Three meta-questions

What kind of study is it?

Cross-sectional? Cohort? RCT? Meta-analysis? The headline rarely tells you. Look at the methods section. A 'meta-analysis of RCTs' is much stronger evidence than a 'cross-sectional study' on the same question.

Who funded it?

Every reputable journal requires a funding disclosure and a conflict-of-interest statement. Industry-funded studies aren't automatically wrong — much of clinical research is industry-funded — but the funding direction is one factor in calibrating your skepticism. A study funded by a supplement company that finds their supplement works is in a different epistemic position than a Cochrane review of independent RCTs.

Has it been replicated?

The most important question. A single study should never change your behavior unless the field has tried to replicate it and the replications agree. Wellness journalism systematically over-weights novel findings. The norm is: a single study is a hypothesis; a replicated finding is a result.

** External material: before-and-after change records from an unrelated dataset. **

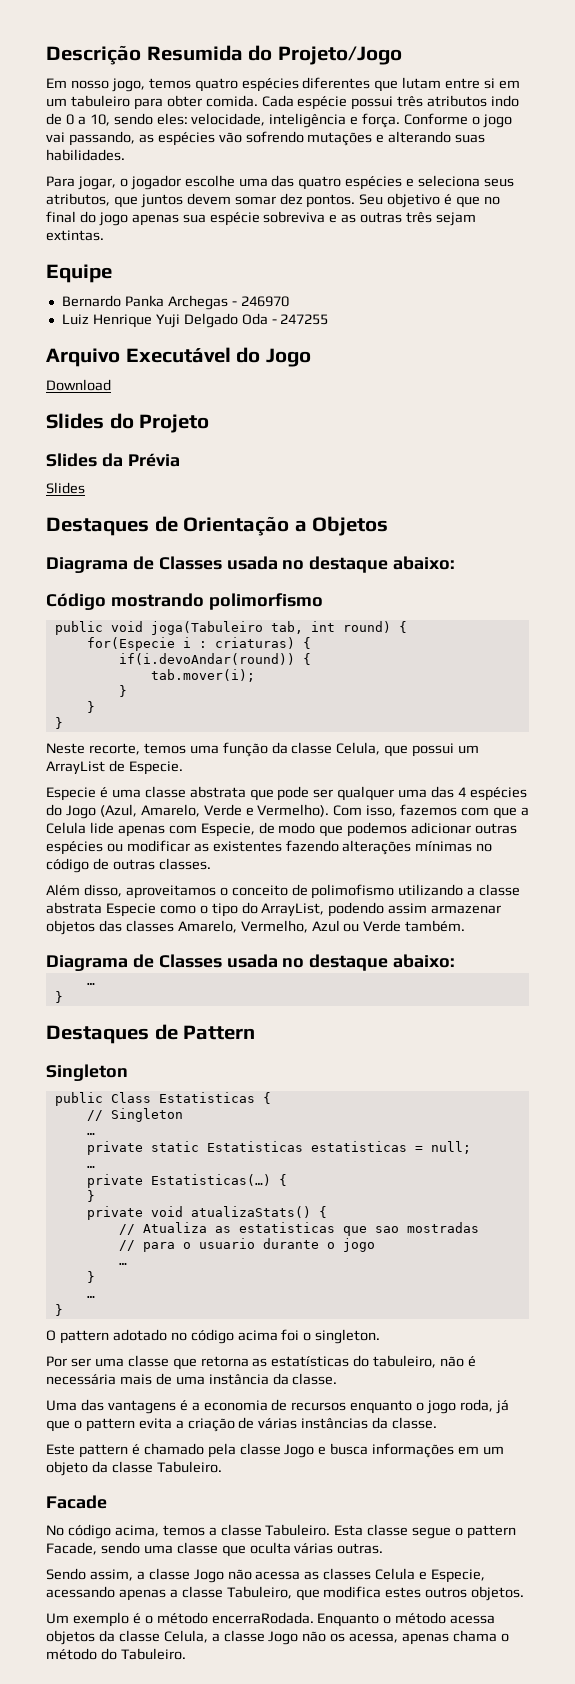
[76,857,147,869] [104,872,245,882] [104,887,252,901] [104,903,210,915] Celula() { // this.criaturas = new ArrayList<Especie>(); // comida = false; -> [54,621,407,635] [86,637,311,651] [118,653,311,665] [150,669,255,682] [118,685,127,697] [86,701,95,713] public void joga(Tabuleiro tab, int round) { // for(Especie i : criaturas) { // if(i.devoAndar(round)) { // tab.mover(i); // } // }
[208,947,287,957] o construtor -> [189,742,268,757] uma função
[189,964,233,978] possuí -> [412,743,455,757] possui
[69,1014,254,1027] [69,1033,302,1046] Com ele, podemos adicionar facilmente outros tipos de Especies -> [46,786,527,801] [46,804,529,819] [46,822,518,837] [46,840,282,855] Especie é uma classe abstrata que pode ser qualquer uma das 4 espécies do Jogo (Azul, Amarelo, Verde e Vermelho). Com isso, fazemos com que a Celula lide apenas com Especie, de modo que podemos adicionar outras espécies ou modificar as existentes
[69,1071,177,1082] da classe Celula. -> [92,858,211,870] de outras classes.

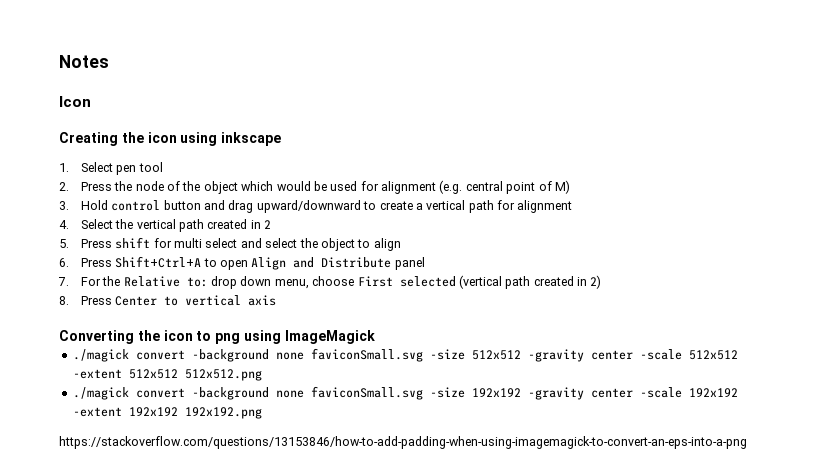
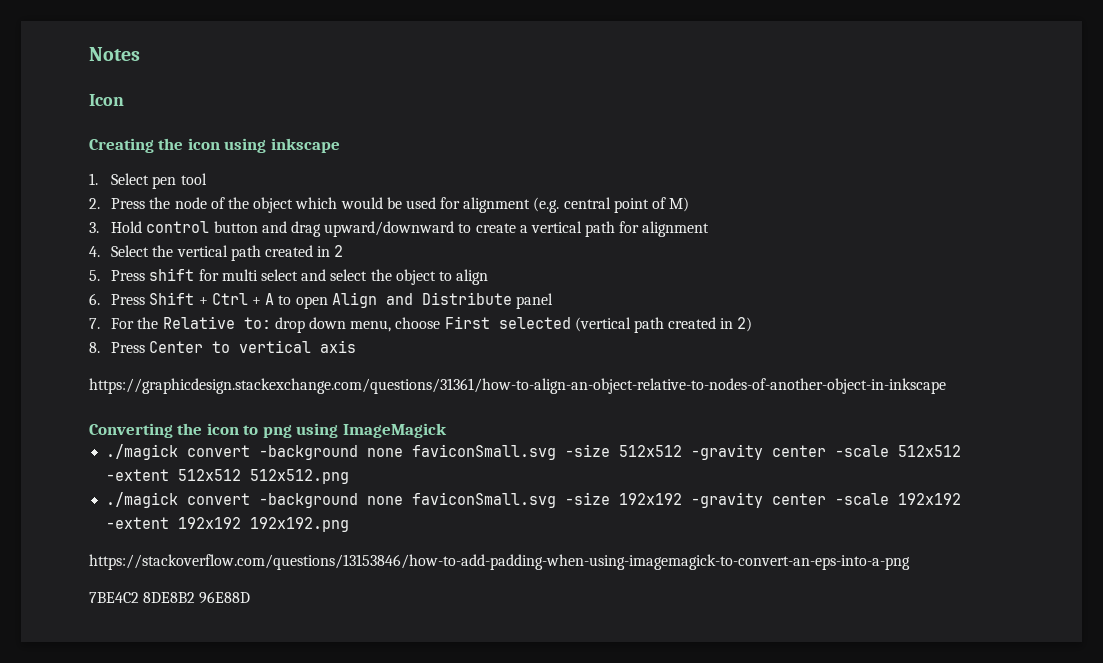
[115,256,202,268] Shift+Ctrl+A -> [149,292,275,305] Shift + Ctrl + A
(277, 300) none -> [89,378,946,394] // https://graphicdesign.stackexchange.com/questions/31361/how-to-align-an-object-relative-to-nodes-of-another-object-in-inkscape
(747, 442) none -> [89,591,251,604] // 7BE4C2 8DE8B2 96E88D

The 6-minute read protocol

When someone cites a study at you, here is the actual workflow:

  1. Find the abstract (PubMed link, journal site, or Google Scholar). Read it.
  2. Identify the study type from the methods sentence. Is it RCT? Cohort? Cross-sectional?
  3. Find the four numbers: n, p, effect size, CI. These are usually in the results section's first paragraph or in a single summary table.
  4. Read the discussion/limitations paragraph for the authors' own caveats.
  5. Search Google Scholar for the study title + 'replication' or for 'meta-analysis' on the topic.
  6. Compare to the relevant guideline body's current recommendation. If the guideline doesn't reflect this study, the study probably hasn't (yet) changed the field.

Six minutes. The output is not 'I now know what's true' — it's 'I now know how much weight this single study should carry, and whether to update my beliefs or wait for replication.'

Most published research findings are false … the probability that a research claim is true depends on the prior probability of it being true, the statistical power of the study, the level of statistical significance, and a number of biases.
Ioannidis, JPA — 'Why Most Published Research Findings Are False', PLoS Med 2005 (retrieved 2026-05-23 via pubmed.gov/16060722)

That paper is two decades old and was provocative; it remains uncomfortably relevant. The reforms it helped trigger (pre-registration, larger samples, open data, replication initiatives) are still in progress. Skepticism toward single studies is the rational baseline.